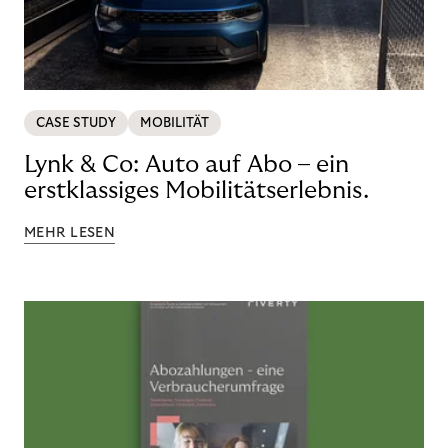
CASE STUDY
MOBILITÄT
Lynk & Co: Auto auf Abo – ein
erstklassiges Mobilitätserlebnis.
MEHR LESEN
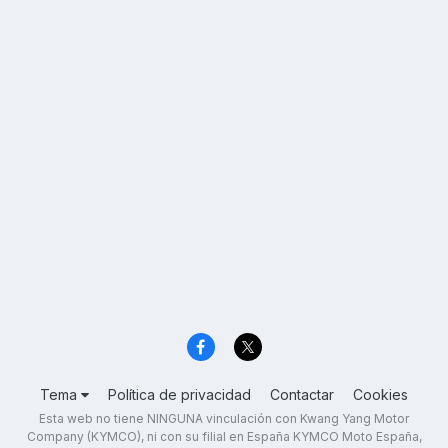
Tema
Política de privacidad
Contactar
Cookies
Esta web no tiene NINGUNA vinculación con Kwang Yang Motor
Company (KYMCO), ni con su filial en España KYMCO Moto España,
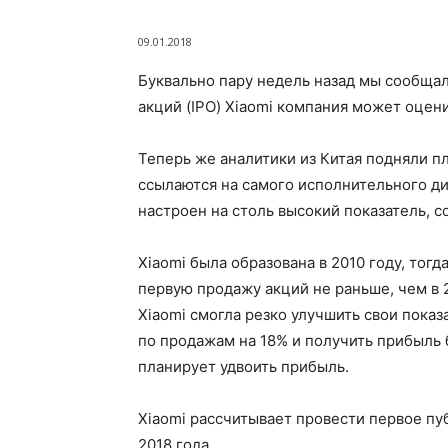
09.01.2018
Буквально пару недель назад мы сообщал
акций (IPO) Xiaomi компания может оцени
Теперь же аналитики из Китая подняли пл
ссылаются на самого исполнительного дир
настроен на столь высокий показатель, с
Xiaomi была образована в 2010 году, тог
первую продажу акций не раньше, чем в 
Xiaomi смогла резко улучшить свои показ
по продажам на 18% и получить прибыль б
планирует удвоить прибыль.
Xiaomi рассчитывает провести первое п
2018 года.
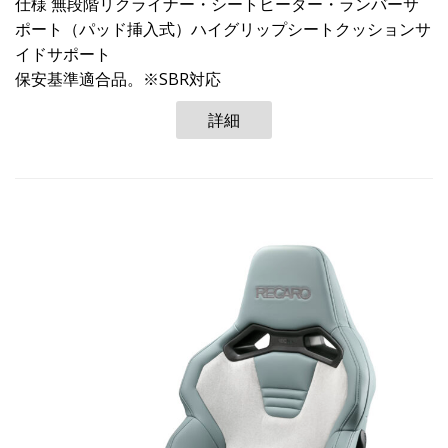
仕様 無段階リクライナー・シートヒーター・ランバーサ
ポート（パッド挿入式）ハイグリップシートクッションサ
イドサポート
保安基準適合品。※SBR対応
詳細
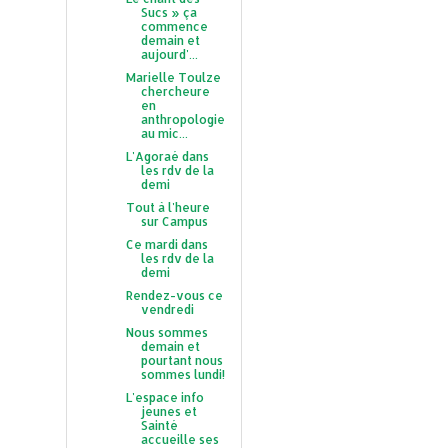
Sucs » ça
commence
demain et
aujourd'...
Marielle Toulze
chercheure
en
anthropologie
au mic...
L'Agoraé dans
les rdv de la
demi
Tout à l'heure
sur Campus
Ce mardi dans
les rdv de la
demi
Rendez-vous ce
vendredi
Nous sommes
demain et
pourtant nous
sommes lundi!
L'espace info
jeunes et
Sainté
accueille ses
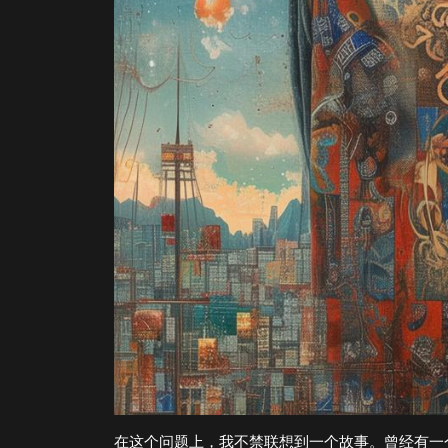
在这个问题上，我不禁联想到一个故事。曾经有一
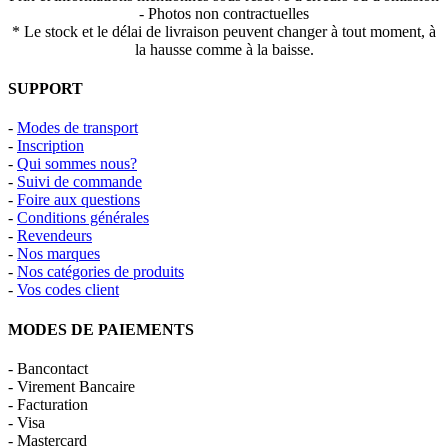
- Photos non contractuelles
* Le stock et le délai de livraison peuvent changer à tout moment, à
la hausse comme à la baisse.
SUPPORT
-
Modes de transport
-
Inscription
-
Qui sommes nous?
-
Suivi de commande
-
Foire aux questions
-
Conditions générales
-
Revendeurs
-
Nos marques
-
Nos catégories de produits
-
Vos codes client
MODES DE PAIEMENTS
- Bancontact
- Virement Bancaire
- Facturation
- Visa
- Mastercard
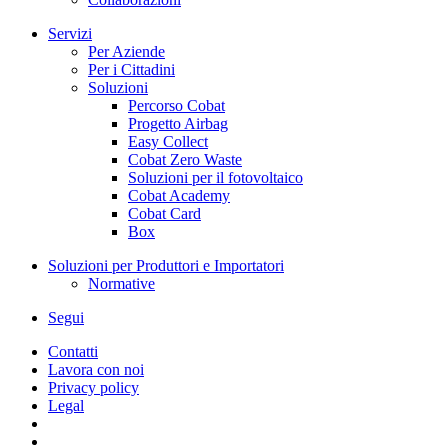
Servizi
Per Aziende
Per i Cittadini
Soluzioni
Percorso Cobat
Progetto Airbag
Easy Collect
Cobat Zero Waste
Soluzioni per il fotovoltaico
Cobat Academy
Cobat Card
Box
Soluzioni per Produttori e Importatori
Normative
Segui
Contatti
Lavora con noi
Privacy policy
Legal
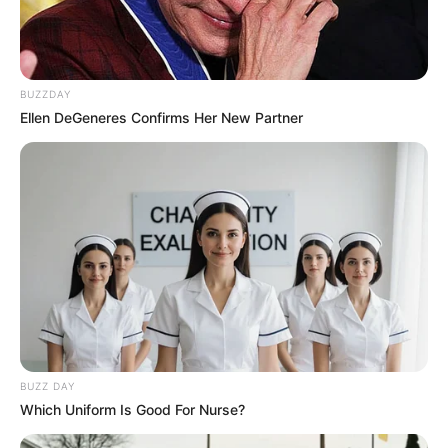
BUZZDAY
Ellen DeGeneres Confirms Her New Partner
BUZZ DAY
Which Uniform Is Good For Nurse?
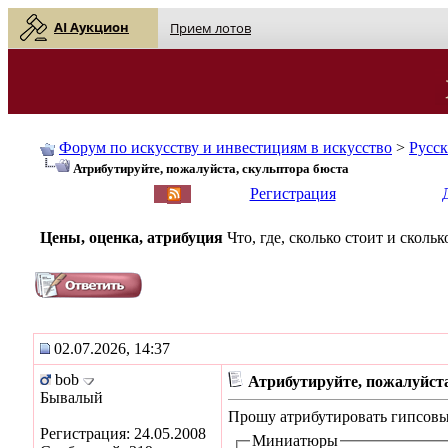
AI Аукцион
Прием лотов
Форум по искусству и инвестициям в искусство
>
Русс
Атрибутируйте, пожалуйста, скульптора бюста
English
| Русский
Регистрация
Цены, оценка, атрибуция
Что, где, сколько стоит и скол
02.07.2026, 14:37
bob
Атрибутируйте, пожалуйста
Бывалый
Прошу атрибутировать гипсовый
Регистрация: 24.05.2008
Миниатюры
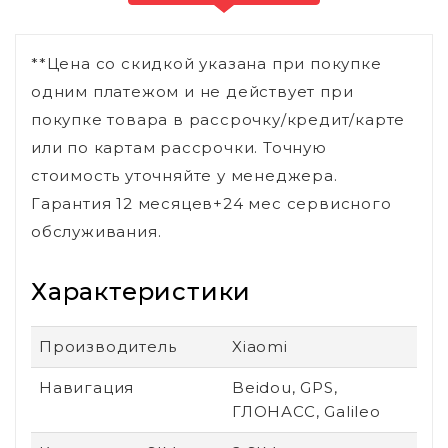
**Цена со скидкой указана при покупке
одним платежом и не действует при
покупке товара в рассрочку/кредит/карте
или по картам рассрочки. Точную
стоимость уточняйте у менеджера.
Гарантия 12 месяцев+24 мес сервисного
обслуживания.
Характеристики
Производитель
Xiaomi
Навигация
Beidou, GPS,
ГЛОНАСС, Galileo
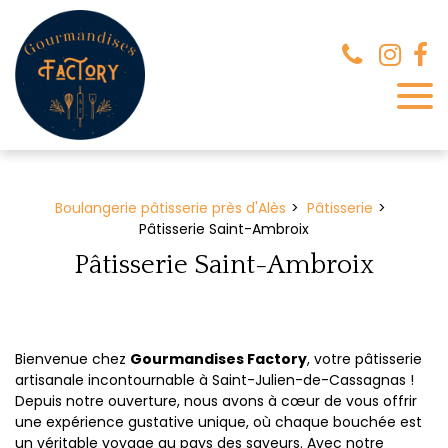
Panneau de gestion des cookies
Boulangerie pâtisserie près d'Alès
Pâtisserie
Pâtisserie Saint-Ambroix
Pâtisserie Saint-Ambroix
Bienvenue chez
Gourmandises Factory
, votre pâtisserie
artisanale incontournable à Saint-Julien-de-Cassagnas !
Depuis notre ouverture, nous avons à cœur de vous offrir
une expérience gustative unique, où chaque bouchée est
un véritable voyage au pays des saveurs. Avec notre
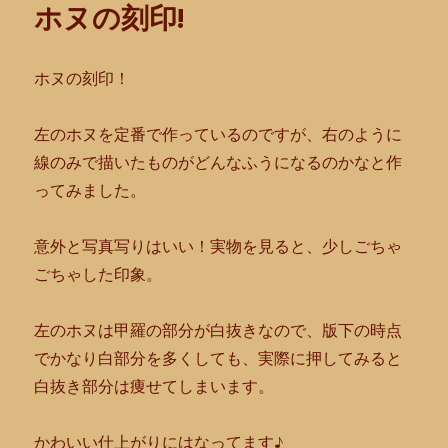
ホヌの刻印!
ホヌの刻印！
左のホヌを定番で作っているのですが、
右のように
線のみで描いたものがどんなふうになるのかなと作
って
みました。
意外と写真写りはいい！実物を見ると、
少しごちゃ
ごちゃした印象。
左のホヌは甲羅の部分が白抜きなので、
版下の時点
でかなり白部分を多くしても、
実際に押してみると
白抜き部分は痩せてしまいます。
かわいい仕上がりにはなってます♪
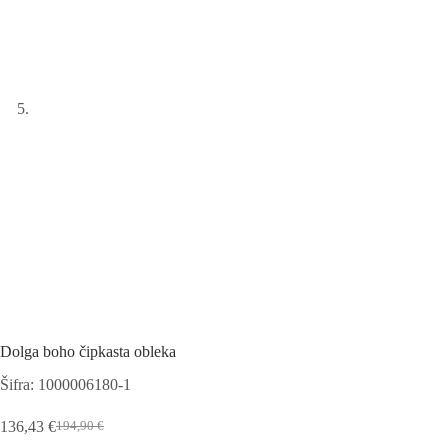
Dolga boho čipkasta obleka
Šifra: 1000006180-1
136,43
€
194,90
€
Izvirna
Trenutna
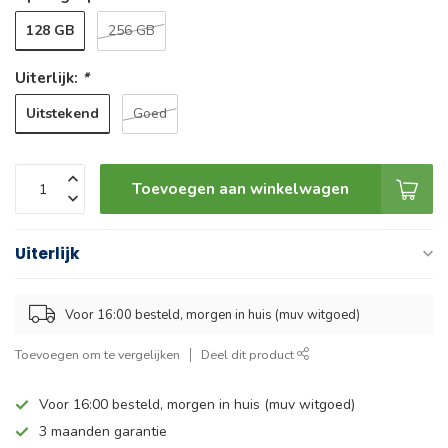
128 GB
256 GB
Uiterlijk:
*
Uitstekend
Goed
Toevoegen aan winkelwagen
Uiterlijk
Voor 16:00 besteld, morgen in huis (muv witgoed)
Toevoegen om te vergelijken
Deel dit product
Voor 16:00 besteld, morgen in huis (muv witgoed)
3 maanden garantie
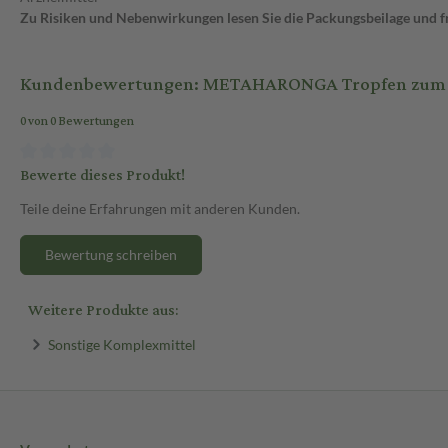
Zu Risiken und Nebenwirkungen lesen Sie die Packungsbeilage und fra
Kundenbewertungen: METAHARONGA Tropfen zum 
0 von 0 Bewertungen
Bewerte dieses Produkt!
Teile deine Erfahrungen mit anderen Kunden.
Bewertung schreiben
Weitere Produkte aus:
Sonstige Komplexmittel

• **What the exercise asks**: Please return only the lines from the top of the data through the line with "Xiaomi смогла резко улучшить свои показ", exactly as written, and drop every picture.

• **Response below**:
CASE STUDY
MOBILITÄT
Lynk & Co: Auto auf Abo – ein
erstklassiges Mobilitätserlebnis.
MEHR LESEN
Tema
Política de privacidad
Contactar
Cookies
Esta web no tiene NINGUNA vinculación con Kwang Yang Motor
Company (KYMCO), ni con su filial en España KYMCO Moto España,
09.01.2018
Буквально пару недель назад мы сообщал
акций (IPO) Xiaomi компания может оцени
Теперь же аналитики из Китая подняли пл
ссылаются на самого исполнительного дир
настроен на столь высокий показатель, с
Xiaomi была образована в 2010 году, тог
первую продажу акций не раньше, чем в 
Xiaomi смогла резко улучшить свои показ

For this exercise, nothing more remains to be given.